REGIME CELETISTA x REGIME ESTATUTARIO

O Município de Lagoa da Prata, nesta gestão, estuda migrar o regime de seus servidores, do celetista para o estatutário, o que lhe é de direito. Apenas como comparação, informe-se que cidades limítrofes como Japaraíba, Santo Antonio do Monte, Arcos, Luz e Bom Despacho, adotam o regime estatutário.

 

Entretanto, argui junto ao Tribunal de Justiça de Minas Gerais que a LC 02/91 (que ele mesmo criou e que mudou o regime  estatutário para o celetista lá em 1991) é inconstitucional, o que, acredito, não terá êxito e alardeia (foi enviado ao servidor uma carta da Secretaria da Educação) que a mudança é uma exigência de Tribunais Superiores ou do Ministério Público, o que não é verdade! Estes podem até concordar, mas não a impõe.

 

Não existe nenhuma exigência legal para que um Município adote o regime estatutário para regular a relação com seus servidores.

 

Afinal, sob a ótica do SERVIDOR, o regime estatutário é pior do que o celetista? DEPENDE do texto que for enviado ao Legislativo e do que lá for aprovado.  Alguns itens que devem – de lupa – serem observados pelo servidor, tão logo haja a elaboração do mesmo:

 

-Qual o percentual previsto para remuneração de horas extras?

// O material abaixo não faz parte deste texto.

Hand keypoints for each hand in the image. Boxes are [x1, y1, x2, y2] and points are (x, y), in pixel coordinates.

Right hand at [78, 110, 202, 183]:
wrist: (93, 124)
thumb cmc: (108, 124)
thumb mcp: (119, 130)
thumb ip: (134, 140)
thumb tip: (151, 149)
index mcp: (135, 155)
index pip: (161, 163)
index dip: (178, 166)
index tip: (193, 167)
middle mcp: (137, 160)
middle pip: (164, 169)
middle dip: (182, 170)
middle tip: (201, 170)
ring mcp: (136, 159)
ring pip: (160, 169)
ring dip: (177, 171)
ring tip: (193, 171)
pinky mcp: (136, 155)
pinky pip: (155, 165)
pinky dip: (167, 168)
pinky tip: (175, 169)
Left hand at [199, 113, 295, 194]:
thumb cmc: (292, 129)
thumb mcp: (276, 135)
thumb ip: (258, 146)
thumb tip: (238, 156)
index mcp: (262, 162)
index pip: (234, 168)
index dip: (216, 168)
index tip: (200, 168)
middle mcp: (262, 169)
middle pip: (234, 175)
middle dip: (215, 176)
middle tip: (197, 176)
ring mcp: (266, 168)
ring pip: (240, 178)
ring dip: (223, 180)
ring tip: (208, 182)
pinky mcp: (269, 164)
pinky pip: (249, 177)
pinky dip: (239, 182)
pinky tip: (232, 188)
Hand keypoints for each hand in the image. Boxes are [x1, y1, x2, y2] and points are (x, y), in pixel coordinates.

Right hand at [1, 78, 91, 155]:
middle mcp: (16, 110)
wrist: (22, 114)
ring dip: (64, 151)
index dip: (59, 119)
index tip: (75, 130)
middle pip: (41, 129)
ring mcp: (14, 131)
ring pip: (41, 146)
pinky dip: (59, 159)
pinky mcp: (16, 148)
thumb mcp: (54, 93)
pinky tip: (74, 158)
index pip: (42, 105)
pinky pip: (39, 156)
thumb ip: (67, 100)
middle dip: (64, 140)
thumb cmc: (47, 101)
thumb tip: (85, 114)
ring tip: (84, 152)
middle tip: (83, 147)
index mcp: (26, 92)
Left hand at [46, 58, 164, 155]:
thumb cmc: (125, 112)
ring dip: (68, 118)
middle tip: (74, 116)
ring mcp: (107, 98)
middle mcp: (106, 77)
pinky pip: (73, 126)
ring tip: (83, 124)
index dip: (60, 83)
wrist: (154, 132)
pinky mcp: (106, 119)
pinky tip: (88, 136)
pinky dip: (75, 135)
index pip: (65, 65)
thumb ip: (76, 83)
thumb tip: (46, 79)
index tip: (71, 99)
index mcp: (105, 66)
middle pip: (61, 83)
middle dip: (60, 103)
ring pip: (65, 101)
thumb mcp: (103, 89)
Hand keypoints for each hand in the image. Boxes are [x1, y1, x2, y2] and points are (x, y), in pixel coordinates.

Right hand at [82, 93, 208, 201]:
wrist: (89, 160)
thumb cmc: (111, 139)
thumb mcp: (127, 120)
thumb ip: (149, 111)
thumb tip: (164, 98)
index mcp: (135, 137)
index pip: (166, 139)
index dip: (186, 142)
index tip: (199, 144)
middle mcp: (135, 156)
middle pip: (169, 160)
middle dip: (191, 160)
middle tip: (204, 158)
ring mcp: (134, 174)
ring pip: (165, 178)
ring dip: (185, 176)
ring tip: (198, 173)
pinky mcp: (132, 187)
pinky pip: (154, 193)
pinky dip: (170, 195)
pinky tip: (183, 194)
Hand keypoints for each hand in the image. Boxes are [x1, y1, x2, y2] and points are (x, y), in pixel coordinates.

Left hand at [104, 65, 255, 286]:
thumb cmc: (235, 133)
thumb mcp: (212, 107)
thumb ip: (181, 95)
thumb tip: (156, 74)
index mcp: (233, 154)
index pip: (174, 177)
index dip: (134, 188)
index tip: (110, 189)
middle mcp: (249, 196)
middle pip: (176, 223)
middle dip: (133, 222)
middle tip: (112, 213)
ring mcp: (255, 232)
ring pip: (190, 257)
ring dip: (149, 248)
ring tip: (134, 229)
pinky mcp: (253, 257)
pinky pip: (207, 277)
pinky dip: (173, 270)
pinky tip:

-Insalubridade e periculosidade estão previstas para as funções especificas?

-O Biênio e o Quinquênio do Professorado continuam assegurados?

-Mantido o direito à Progressão na Carreira e melhor clareado a questão das avaliações?

-Em eventuais processos disciplinares, mantida a previsão do contraditório (amplo acompanhamento do servidor)?

-Com quanto tempo de labor o servidor se aposenta? A previsão de aposentadoria será pelo Regime Geral (INSS) ou Sistema Próprio?

 

Enfim, que o executivo proponha a discussão com mais transparência, assumindo o que quer sem imputar eventual mudança “à determinações superiores“, o que não existe. O que objetiva com a mesma? Tão somente redução de custos? Está disposto – juntamente com a Câmara e em tese – a suprimir direitos dos servidores?

 

Quanto ao servidor, deve ter ciência que, a bem da verdade, não existe nenhum obstáculo do ponto de vista legal para o ato e ficar atento, resolutamente,  para que seus direitos sejam assegurados. Refrescando a memória, o PDV recente não traz boas recordações para quem a ele aderiu e já ali tentou-se imputar a outros a culpa pela não liberação do FGTS, impossível tecnicamente dado as condições de desligamento do servidor.